Prinsip mengasihi tanpa batas tanpa syarat, sungguh sulit diterapkan. Persis seperti cincin yang melingkar pasangan yang telah sepakat sehidup semati dalam perkawinan, polos tanpa syarat. Wah kalau semua pasangan memelihara komitmen nya seperti di awal janji mereka, mungkin di bumi ini tidak ada lagi anak-anak menangis menjadi korban broken home. Tidak ada lagi diktator menguasai dan menindas rakyat sebagai balas dendam kehidupan masa kecilnya. Tidak ada lagi perang di bumi….Ya justru untuk itulah kita masih ada di bumi, semoga kita menjadi saluran kasih Tuhan agar mampu menebarkan dan membagikan kasih untuk memulihkan luka-luka yang pernah ada di tempat disekitar kita. Only by God’s grace, we can love others more than we do…
*Selamat menunaikan ibadah puasa kepada Anda yang mengamalkannya. Semoga niat tulus, kehendak baik dan amal ibadahnya diridhoi Allah SWT.
=================================================================
Bacaan Mat 22:34-40
“Ketika orang-orang Farisi mendengar, bahwa Yesus telah membuat orang-orang Saduki itu bungkam, berkumpullah mereka dan seorang dari mereka, seorang ahli Taurat, bertanya untuk mencobai Dia “Guru, hukum manakah yang terutama dalam hukum Taurat?” Jawab Yesus kepadanya: “Kasihilah Tuhan, Allahmu, dengan segenap hatimu dan dengan segenap jiwamu dan dengan segenap akal budimu. Itulah hukum yang terutama dan yang pertama. Dan hukum yang kedua, yang sama dengan itu, ialah: Kasihilah sesamamu manusia seperti dirimu sendiri. Pada kedua hukum inilah tergantung seluruh hukum Taurat dan kitab para nabi”

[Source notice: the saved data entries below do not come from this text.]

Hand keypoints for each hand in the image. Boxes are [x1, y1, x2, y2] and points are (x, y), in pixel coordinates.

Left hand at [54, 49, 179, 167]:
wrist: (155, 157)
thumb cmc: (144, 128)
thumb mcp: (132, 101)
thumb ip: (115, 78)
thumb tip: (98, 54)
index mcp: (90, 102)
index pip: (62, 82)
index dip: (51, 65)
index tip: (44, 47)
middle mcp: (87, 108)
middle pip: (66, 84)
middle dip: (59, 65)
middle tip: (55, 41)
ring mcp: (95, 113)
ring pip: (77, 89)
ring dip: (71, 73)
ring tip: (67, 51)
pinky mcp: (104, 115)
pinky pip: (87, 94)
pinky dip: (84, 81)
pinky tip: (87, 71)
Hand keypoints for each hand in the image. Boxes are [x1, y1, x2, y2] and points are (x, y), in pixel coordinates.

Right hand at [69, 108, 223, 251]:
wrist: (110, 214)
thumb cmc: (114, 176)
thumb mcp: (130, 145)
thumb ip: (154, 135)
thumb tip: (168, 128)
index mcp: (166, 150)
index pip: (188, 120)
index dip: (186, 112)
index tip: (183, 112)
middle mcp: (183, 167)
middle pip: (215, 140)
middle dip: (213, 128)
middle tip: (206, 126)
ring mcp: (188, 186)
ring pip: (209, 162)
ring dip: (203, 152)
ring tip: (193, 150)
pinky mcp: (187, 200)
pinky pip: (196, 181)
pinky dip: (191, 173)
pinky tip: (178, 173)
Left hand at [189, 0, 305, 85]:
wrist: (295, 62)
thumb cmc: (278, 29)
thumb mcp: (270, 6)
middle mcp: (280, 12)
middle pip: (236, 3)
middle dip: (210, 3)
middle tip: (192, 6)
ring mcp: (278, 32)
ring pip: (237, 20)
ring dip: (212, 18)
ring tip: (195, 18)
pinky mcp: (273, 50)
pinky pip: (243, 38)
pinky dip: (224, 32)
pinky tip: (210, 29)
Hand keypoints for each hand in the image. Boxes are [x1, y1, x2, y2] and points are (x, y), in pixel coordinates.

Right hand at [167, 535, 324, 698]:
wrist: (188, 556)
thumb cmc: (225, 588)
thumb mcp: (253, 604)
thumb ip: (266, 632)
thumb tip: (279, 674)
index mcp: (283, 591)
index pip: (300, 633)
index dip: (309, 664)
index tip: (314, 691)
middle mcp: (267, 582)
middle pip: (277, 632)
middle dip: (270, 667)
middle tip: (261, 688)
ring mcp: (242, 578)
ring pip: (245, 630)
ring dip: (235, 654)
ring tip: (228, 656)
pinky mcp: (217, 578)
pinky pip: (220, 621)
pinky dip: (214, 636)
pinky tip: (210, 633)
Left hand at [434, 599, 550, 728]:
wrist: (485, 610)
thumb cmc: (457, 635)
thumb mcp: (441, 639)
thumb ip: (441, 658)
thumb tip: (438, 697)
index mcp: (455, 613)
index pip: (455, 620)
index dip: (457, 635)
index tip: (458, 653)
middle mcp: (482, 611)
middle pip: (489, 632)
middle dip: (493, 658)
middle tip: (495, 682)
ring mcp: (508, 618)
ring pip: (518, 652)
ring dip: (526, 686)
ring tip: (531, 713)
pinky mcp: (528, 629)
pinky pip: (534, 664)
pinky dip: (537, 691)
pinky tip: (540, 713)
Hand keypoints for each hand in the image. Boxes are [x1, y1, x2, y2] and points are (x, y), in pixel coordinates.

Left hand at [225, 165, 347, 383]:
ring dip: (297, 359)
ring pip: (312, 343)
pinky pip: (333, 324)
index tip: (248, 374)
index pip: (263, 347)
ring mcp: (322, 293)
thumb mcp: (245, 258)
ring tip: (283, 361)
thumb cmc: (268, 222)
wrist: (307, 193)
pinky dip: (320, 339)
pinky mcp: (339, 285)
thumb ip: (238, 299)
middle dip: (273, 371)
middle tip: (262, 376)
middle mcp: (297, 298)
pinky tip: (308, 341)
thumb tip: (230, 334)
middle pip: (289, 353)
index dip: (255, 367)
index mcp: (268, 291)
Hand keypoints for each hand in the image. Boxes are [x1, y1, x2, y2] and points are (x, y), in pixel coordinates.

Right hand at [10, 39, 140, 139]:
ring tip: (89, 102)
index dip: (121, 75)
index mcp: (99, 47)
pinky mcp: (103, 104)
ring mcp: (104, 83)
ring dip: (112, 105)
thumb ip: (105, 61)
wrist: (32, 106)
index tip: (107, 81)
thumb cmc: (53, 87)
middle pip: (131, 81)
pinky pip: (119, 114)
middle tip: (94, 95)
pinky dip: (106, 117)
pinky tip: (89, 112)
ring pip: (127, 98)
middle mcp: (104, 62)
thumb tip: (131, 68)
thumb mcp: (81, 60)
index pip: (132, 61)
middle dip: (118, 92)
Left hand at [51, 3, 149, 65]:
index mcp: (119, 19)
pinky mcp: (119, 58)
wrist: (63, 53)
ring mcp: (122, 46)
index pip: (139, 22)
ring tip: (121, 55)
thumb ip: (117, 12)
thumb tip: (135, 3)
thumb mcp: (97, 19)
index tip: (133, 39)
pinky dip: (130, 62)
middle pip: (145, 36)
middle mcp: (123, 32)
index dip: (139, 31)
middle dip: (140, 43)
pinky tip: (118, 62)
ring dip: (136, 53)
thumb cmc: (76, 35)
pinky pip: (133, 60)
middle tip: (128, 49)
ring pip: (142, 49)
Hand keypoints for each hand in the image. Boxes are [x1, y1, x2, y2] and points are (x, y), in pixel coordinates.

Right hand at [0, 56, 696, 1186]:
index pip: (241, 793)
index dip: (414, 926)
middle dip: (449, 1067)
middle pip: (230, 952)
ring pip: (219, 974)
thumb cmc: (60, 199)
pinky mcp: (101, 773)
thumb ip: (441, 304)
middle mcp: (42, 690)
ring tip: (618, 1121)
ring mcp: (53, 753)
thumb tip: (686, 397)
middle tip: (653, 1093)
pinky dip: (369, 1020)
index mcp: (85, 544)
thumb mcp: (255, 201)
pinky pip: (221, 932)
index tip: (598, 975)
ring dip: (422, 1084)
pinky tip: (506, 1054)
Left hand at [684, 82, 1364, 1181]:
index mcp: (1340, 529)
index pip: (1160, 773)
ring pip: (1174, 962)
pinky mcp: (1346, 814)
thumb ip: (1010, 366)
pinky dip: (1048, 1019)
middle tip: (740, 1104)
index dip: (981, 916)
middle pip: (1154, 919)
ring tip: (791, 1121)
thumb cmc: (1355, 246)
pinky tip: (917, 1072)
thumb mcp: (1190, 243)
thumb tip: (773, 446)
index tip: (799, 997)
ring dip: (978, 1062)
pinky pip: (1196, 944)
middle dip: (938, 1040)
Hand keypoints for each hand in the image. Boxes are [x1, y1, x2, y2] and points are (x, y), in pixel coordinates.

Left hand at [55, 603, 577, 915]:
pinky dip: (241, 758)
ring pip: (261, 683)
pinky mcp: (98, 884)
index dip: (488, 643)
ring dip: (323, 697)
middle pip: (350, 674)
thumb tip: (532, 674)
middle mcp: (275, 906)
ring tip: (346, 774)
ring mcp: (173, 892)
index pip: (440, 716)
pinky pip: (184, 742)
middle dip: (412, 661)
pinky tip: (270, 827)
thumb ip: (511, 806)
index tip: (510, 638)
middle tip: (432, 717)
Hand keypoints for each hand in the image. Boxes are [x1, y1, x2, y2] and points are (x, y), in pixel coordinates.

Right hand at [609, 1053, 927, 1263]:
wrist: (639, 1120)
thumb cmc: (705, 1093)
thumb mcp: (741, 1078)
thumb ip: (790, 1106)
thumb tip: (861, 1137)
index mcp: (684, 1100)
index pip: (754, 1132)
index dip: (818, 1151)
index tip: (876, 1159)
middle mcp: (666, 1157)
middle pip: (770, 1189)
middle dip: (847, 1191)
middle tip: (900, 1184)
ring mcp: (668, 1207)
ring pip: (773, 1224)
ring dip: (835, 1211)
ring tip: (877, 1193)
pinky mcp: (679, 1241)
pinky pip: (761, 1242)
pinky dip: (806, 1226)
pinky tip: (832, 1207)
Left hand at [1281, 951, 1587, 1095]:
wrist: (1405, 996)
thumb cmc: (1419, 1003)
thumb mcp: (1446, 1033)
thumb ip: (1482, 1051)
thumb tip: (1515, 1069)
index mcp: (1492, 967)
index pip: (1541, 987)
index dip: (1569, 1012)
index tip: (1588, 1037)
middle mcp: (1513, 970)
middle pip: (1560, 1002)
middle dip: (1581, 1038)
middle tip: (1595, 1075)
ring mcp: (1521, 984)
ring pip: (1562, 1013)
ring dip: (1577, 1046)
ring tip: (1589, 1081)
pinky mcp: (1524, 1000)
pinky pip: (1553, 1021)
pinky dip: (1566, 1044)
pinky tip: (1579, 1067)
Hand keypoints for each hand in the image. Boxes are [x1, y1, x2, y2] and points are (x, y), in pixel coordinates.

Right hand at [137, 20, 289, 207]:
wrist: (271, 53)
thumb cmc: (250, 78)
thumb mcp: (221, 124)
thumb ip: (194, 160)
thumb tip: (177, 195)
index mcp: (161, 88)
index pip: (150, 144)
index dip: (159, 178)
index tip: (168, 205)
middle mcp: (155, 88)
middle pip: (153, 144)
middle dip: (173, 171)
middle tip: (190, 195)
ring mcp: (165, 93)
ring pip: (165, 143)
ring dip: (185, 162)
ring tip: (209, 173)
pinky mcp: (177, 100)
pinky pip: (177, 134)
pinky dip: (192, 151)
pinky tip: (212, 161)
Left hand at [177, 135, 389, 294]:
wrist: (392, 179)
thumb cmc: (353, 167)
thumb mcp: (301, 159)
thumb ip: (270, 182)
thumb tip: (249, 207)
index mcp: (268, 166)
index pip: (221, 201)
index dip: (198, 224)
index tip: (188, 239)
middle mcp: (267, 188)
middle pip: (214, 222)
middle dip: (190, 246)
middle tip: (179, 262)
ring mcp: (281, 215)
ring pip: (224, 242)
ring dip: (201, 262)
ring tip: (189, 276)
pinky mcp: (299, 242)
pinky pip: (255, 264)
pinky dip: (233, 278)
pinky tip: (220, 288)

August 22, 2009 at 12:12 pm
Dear Bunda Ratna,
Salam kenal Bunda,
“Falling Love…”
Enak didengar.., enak dilihat…, enak pula dirasakan. Senang rasanya mendengar sahabat yang sedang jatuh cinta, bahagia kita kalau sahabat yang sedang jatuh cinta, karena kita merasakan kebahagiaannya.
“Jatuh Cinta” pada Bunda, tulisan Bunda, Sikap Positif Bunda….
Setiap pagi ada beberapa koran terbit dengan “headline (HL)” yang kurang positif, berita-berita mengundang kemirisan dan kesedihan, berita-berita
yang membuat kita ketakutan atau marah, berita-berita yang bombastis dalam
analisa politik yang spekulatif.
Bayangkan pagi hari kita sudah disuguhi hal-hal yang kurang positif.
Anehnya, berita semacam itu LAKU, artinya dibeli, artinya disukai.
Apakah itu pilihan kita untuk menempatkan diri di sisi yang negatif?
Dengan membaca atau membeli koran-koran berisikan “negatif” maka kita membeli, menerima, kemudian menjadikannya sebagai “pola” dalam pikiran kita dan dalam sikap kita.
HEART, (Jantung atau “HATI”) sudah ditinggalkan digantikan “MIND” (otak).
Mind terbatas pada rasionalitas dan logika.
Heart, bebas ke atas, ke bawah, ke samping, maju atau mundur.
Dan Heart selalu jujur (positif), sangat cerdas, dan mampu ber”pikir” beberapa milyar kali lebih cepat dan teliti dibanding “Mind”.
Yesus sudah membuktikan itu !
“Hati” Yesus sudah berbuat dalam karyaNya.
“LOVE” hanya ada karena “HEART” bukan “MIND”.
Heart tidak memiliki bendahara dalam bekerja,
Heart tidak mengarapkan “pahala” dalam bekerja.
Bunda,
Sepertinya kita harus “memungut” Hati yang sudah ditinggalkan. Kemudian meletakannya kembali dalam kehidupan manusia.